- [Required tasks]:
A – Write out the passage from the essay on walking below, from "Christopher Tilley" to "an ‘outsider’s’ perspective.".
B – In the essay on walking below, how long has the author been undertaking this research practice?

- [Quoted passage]:
Walking the Past in the Present

Christopher Tilley
In this essay I want to reflect on a form of research practice that I have been undertaking for the last ten years or so to understand the relationship between prehistoric and contemporary landscapes (Tilley 1994, 1999, 2004, 2008; Bender, Hamilton and Tilley 2007). This is the humble art of walking. Walking the landscape is an attempt to understand it at a human scale. The limits of this knowledge are essentially the limits of my own body and the manner in which this body both limits and facilitates my perception. The objective is to gain an ‘insider’s’ knowledge of archaeological places such as megalithic monuments and settlements in their landscape contexts as opposed to a knowledge acquired by mediated representations that can only provide an ‘outsider’s’ perspective.

- [Available data]:
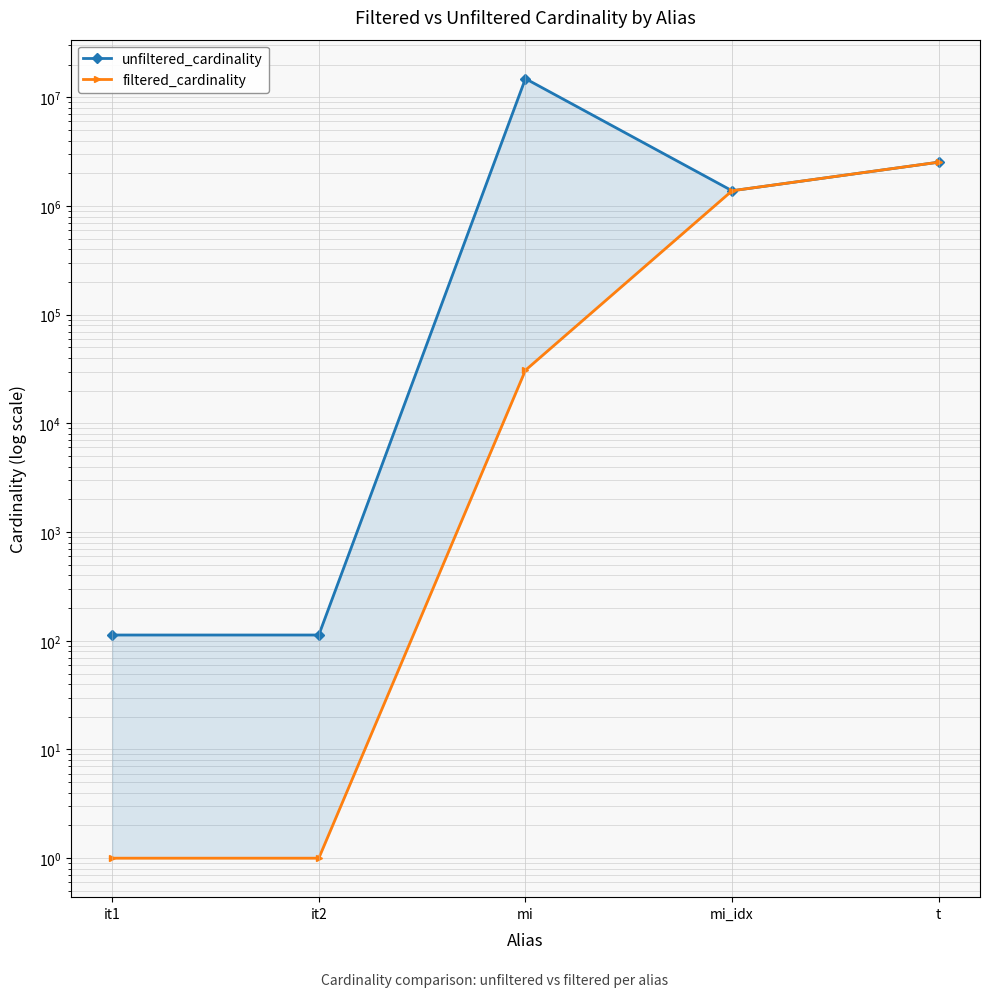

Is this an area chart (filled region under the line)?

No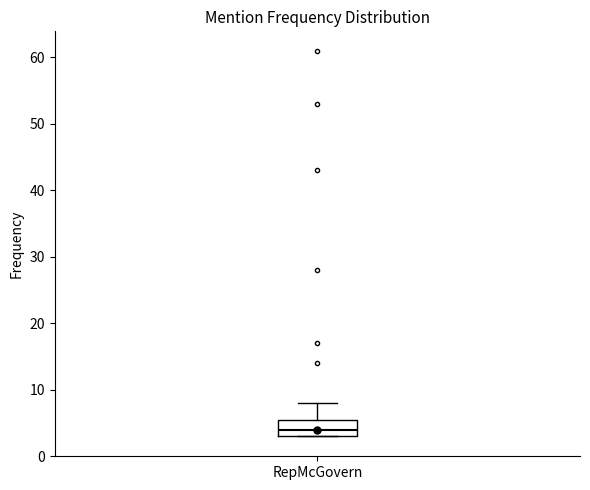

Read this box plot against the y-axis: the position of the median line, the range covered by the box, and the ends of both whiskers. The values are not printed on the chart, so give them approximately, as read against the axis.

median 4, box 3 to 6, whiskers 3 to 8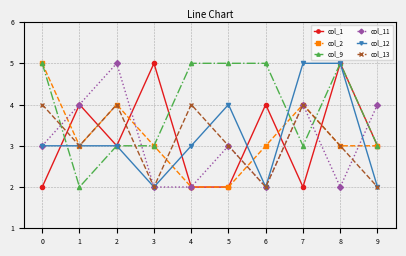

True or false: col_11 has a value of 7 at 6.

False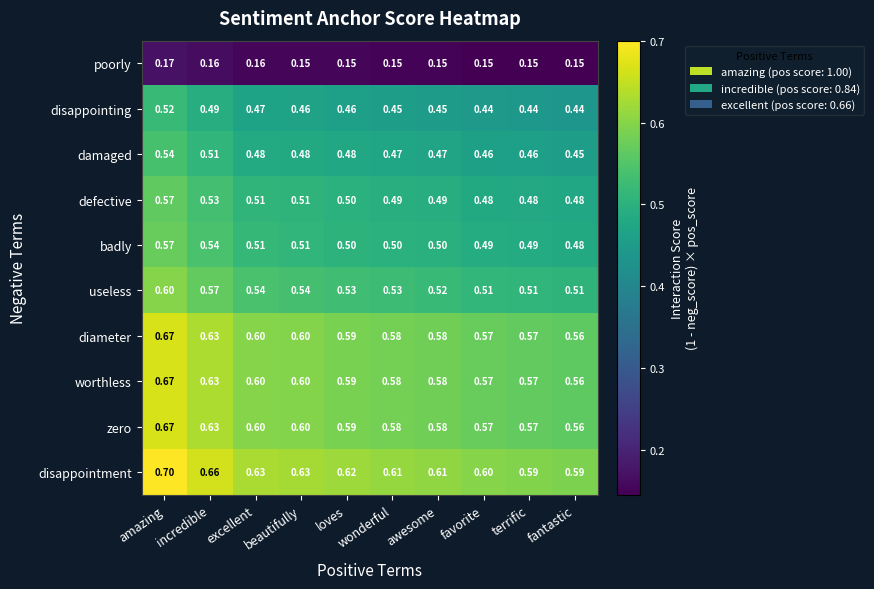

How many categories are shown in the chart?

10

- [Response list]:
A –
Christopher Tilley
In this essay I want to reflect on a form of research practice that I have been undertaking for the last ten years or so to understand the relationship between prehistoric and contemporary landscapes (Tilley 1994, 1999, 2004, 2008; Bender, Hamilton and Tilley 2007). This is the humble art of walking. Walking the landscape is an attempt to understand it at a human scale. The limits of this knowledge are essentially the limits of my own body and the manner in which this body both limits and facilitates my perception. The objective is to gain an ‘insider’s’ knowledge of archaeological places such as megalithic monuments and settlements in their landscape contexts as opposed to a knowledge acquired by mediated representations that can only provide an ‘outsider’s’ perspective.

B – For the last ten years or so.